The stand-off between the Argentine government and the country's farmers, which had been in a temporary lull after the latter called off a three-month protesting a new tax regime, seems all set to reignite with the lower house of the legislature approving the measure on Saturday. (See: Argentine farmers' ease 3-month strike as protesters agree to meet President)
Argetina is among the world's biggest food producers - it is the world's third-largest exporter of soy and wheat and the second-biggest exporter of corn.
Argentine President Cristina Fernandez, wife of former President of Argentina Néstor Kirchner and the first wife in history to be elected to succeed her husband as a president, had implemented a more than 10-per cent increase in the taxes on 11 March, sparking months of on-and-off protests by major farm groups who blocked highways and caused nationwide food shortages.
Even government supporters protested, urging Fernandez to negotiate an end to the crisis, that has led to her popularity plummeting.
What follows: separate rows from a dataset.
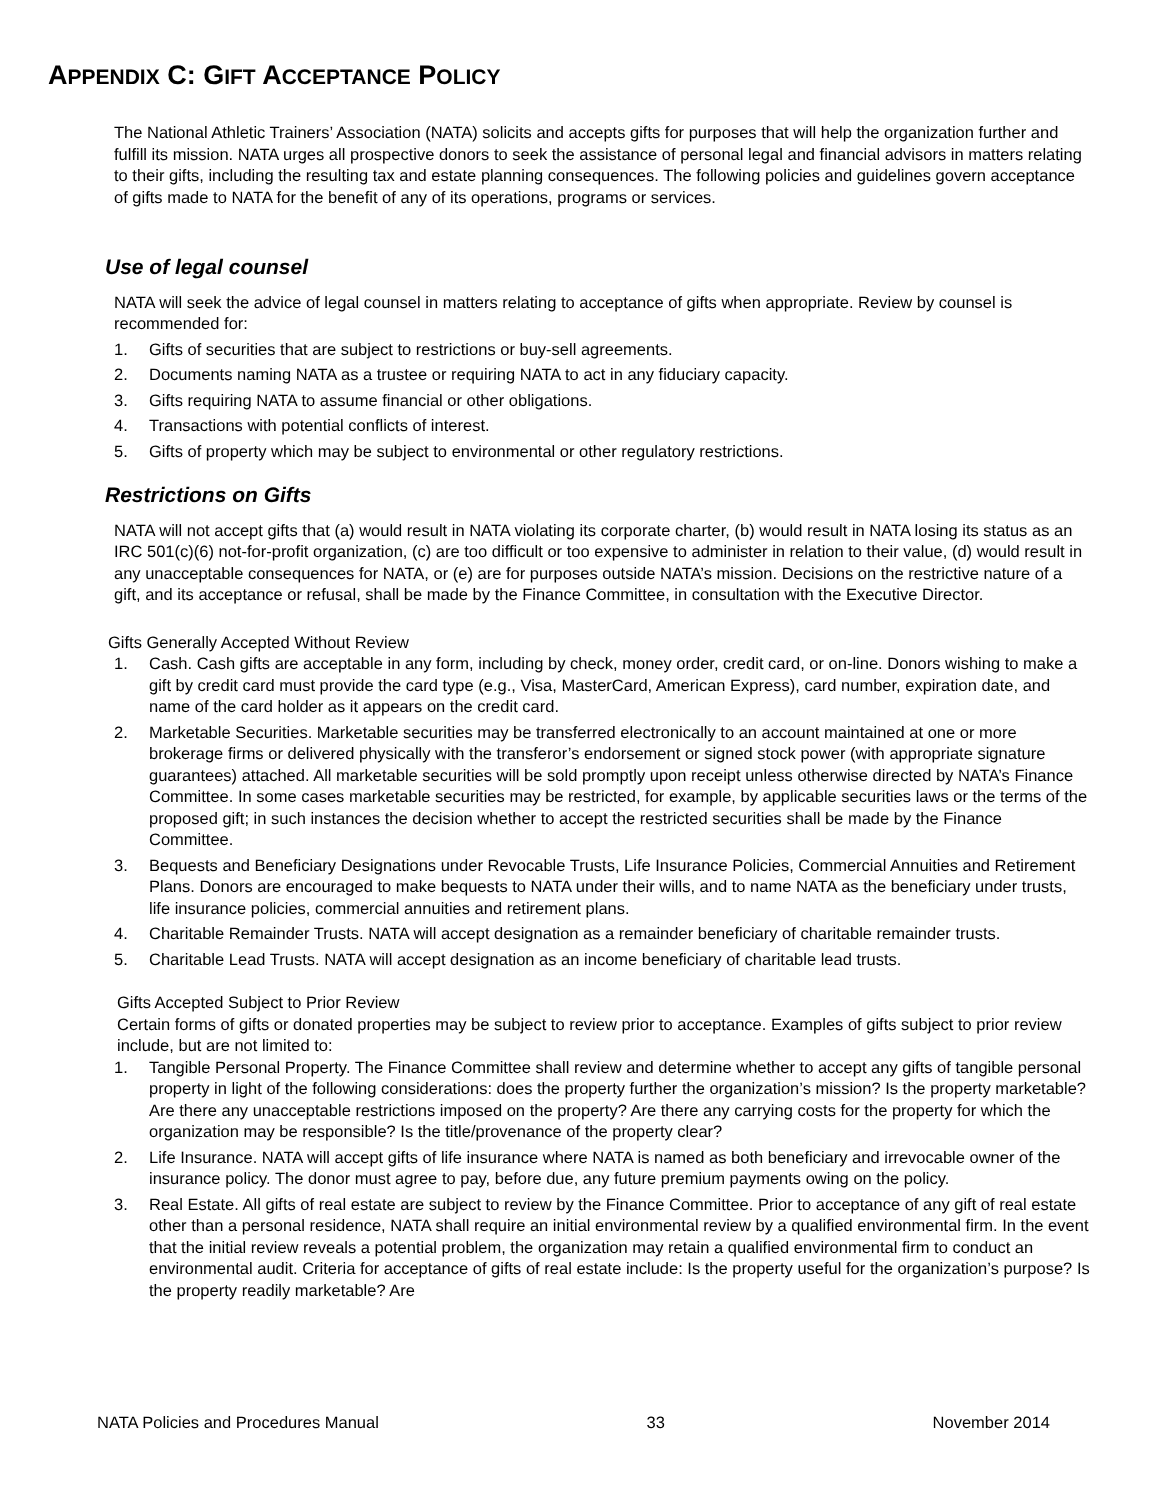APPENDIX C: GIFT ACCEPTANCE POLICY
The National Athletic Trainers’ Association (NATA) solicits and accepts gifts for purposes that will help the organization further and fulfill its mission. NATA urges all prospective donors to seek the assistance of personal legal and financial advisors in matters relating to their gifts, including the resulting tax and estate planning consequences. The following policies and guidelines govern acceptance of gifts made to NATA for the benefit of any of its operations, programs or services.
Use of legal counsel
NATA will seek the advice of legal counsel in matters relating to acceptance of gifts when appropriate. Review by counsel is recommended for:
1. Gifts of securities that are subject to restrictions or buy-sell agreements.
2. Documents naming NATA as a trustee or requiring NATA to act in any fiduciary capacity.
3. Gifts requiring NATA to assume financial or other obligations.
4. Transactions with potential conflicts of interest.
5. Gifts of property which may be subject to environmental or other regulatory restrictions.
Restrictions on Gifts
NATA will not accept gifts that (a) would result in NATA violating its corporate charter, (b) would result in NATA losing its status as an IRC 501(c)(6) not-for-profit organization, (c) are too difficult or too expensive to administer in relation to their value, (d) would result in any unacceptable consequences for NATA, or (e) are for purposes outside NATA’s mission. Decisions on the restrictive nature of a gift, and its acceptance or refusal, shall be made by the Finance Committee, in consultation with the Executive Director.
Gifts Generally Accepted Without Review
1. Cash. Cash gifts are acceptable in any form, including by check, money order, credit card, or on-line. Donors wishing to make a gift by credit card must provide the card type (e.g., Visa, MasterCard, American Express), card number, expiration date, and name of the card holder as it appears on the credit card.
2. Marketable Securities. Marketable securities may be transferred electronically to an account maintained at one or more brokerage firms or delivered physically with the transferor’s endorsement or signed stock power (with appropriate signature guarantees) attached. All marketable securities will be sold promptly upon receipt unless otherwise directed by NATA’s Finance Committee. In some cases marketable securities may be restricted, for example, by applicable securities laws or the terms of the proposed gift; in such instances the decision whether to accept the restricted securities shall be made by the Finance Committee.
3. Bequests and Beneficiary Designations under Revocable Trusts, Life Insurance Policies, Commercial Annuities and Retirement Plans. Donors are encouraged to make bequests to NATA under their wills, and to name NATA as the beneficiary under trusts, life insurance policies, commercial annuities and retirement plans.
4. Charitable Remainder Trusts. NATA will accept designation as a remainder beneficiary of charitable remainder trusts.
5. Charitable Lead Trusts. NATA will accept designation as an income beneficiary of charitable lead trusts.
Gifts Accepted Subject to Prior Review
Certain forms of gifts or donated properties may be subject to review prior to acceptance. Examples of gifts subject to prior review include, but are not limited to:
1. Tangible Personal Property. The Finance Committee shall review and determine whether to accept any gifts of tangible personal property in light of the following considerations: does the property further the organization’s mission? Is the property marketable? Are there any unacceptable restrictions imposed on the property? Are there any carrying costs for the property for which the organization may be responsible? Is the title/provenance of the property clear?
2. Life Insurance. NATA will accept gifts of life insurance where NATA is named as both beneficiary and irrevocable owner of the insurance policy. The donor must agree to pay, before due, any future premium payments owing on the policy.
3. Real Estate. All gifts of real estate are subject to review by the Finance Committee. Prior to acceptance of any gift of real estate other than a personal residence, NATA shall require an initial environmental review by a qualified environmental firm. In the event that the initial review reveals a potential problem, the organization may retain a qualified environmental firm to conduct an environmental audit. Criteria for acceptance of gifts of real estate include: Is the property useful for the organization’s purpose? Is the property readily marketable? Are
NATA Policies and Procedures Manual 33 November 2014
The 103-day farmers' strike was called off on 22 June after the president invited the demonstrators for talks and promised to place the new tax measures in front of the nation's Congress. However, detractors derided the move as a sham, as the president's political party, the Peronists, hold a majority.
Therefore, Saturday's 129-122 vote may come as somewhat as an embarrassment for the beleaguered president, even though it crossed the majority mark of 125. Some members of her party, especially from rural areas, and her allied Front for Victory party openly opposed the tax increases, revealing fissures in a traditionally solid political front.
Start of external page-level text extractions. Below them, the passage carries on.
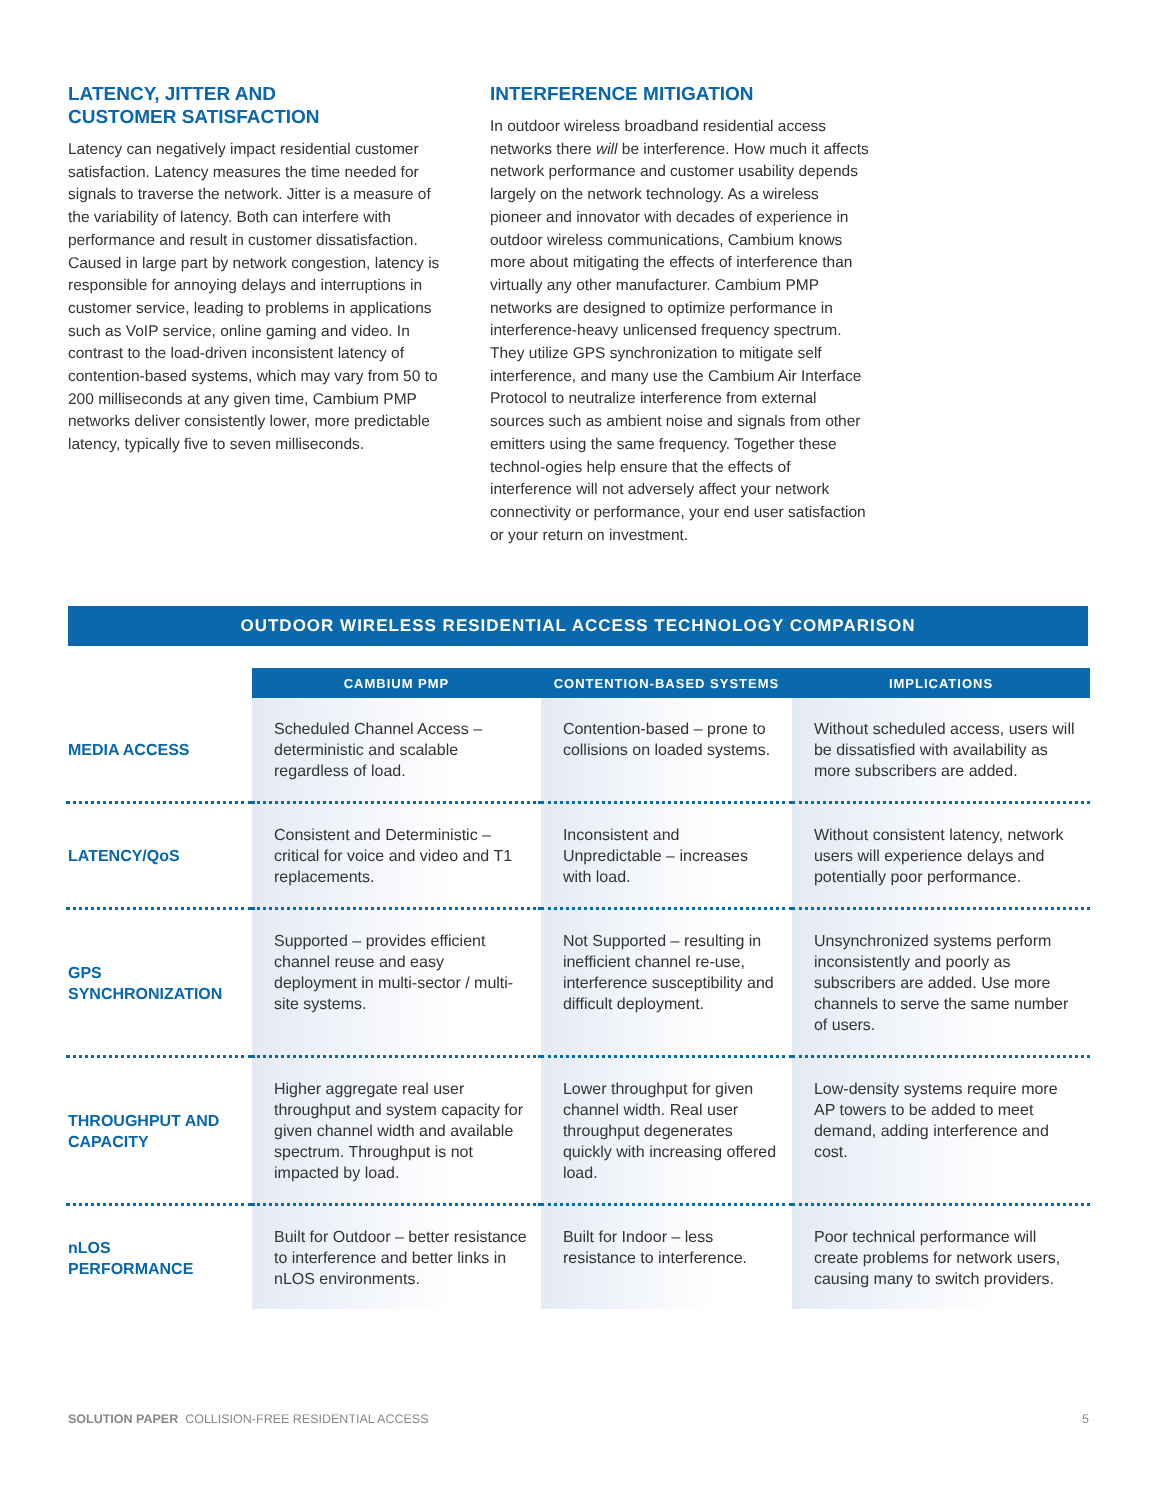LATENCY, JITTER AND
CUSTOMER SATISFACTION
Latency can negatively impact residential customer satisfaction. Latency measures the time needed for signals to traverse the network. Jitter is a measure of the variability of latency. Both can interfere with performance and result in customer dissatisfaction. Caused in large part by network congestion, latency is responsible for annoying delays and interruptions in customer service, leading to problems in applications such as VoIP service, online gaming and video. In contrast to the load-driven inconsistent latency of contention-based systems, which may vary from 50 to 200 milliseconds at any given time, Cambium PMP networks deliver consistently lower, more predictable latency, typically five to seven milliseconds.
INTERFERENCE MITIGATION
In outdoor wireless broadband residential access networks there will be interference. How much it affects network performance and customer usability depends largely on the network technology. As a wireless pioneer and innovator with decades of experience in outdoor wireless communications, Cambium knows more about mitigating the effects of interference than virtually any other manufacturer. Cambium PMP networks are designed to optimize performance in interference-heavy unlicensed frequency spectrum. They utilize GPS synchronization to mitigate self interference, and many use the Cambium Air Interface Protocol to neutralize interference from external sources such as ambient noise and signals from other emitters using the same frequency. Together these technol-ogies help ensure that the effects of interference will not adversely affect your network connectivity or performance, your end user satisfaction or your return on investment.
OUTDOOR WIRELESS RESIDENTIAL ACCESS TECHNOLOGY COMPARISON
| | CAMBIUM PMP | CONTENTION-BASED SYSTEMS | IMPLICATIONS |
| --- | --- | --- | --- |
| MEDIA ACCESS | Scheduled Channel Access – deterministic and scalable regardless of load. | Contention-based – prone to collisions on loaded systems. | Without scheduled access, users will be dissatisfied with availability as more subscribers are added. |
| LATENCY/QoS | Consistent and Deterministic – critical for voice and video and T1 replacements. | Inconsistent and Unpredictable – increases with load. | Without consistent latency, network users will experience delays and potentially poor performance. |
| GPS SYNCHRONIZATION | Supported – provides efficient channel reuse and easy deployment in multi-sector / multi-site systems. | Not Supported – resulting in inefficient channel re-use, interference susceptibility and difficult deployment. | Unsynchronized systems perform inconsistently and poorly as subscribers are added. Use more channels to serve the same number of users. |
| THROUGHPUT AND CAPACITY | Higher aggregate real user throughput and system capacity for given channel width and available spectrum. Throughput is not impacted by load. | Lower throughput for given channel width. Real user throughput degenerates quickly with increasing offered load. | Low-density systems require more AP towers to be added to meet demand, adding interference and cost. |
| nLOS PERFORMANCE | Built for Outdoor – better resistance to interference and better links in nLOS environments. | Built for Indoor – less resistance to interference. | Poor technical performance will create problems for network users, causing many to switch providers. |
SOLUTION PAPER COLLISION-FREE RESIDENTIAL ACCESS 5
To build support for the bill, the government says it has expanded tax exemptions and rebates for small- and medium-sized agricultural producers. But farmers say the tax rates are still too high and demand the sliding-scale system be suspended.
Farm leaders "reject what the ruling party has presented," said Eduardo Buzzi, president of the Argentine Agrarian Federation. "It leaves farmers in the same situation they've been in for the last 120 days."
The bill is scheduled to be taken up for debate by the upper legislative house, the Senate, in the ext few days.
"We're still playing in the first half,'' Buzzi said, ''In the second half, we're going to play in the senate and we'll go to the courts, even to the supreme court,'' to stop the new taxes.
Fernandez has refused to roll back the taxes, saying they are needed to share soaring farm profits with Argentina's 10 million poor. Farmers contend the higher taxes make it hard for them to make a living and that they need to reinvest profits to increase production to meet rising demand.
In the October 2007 general election, Fernández, who ran for the presidency of Argentina, representing the ruling Front for Victory party, won a 45.29 per cent of the vote, beating her nearest rival a 22% lead over her nearest rival. This was one of the widest margins obtained by a candidate since democracy returned in 1983.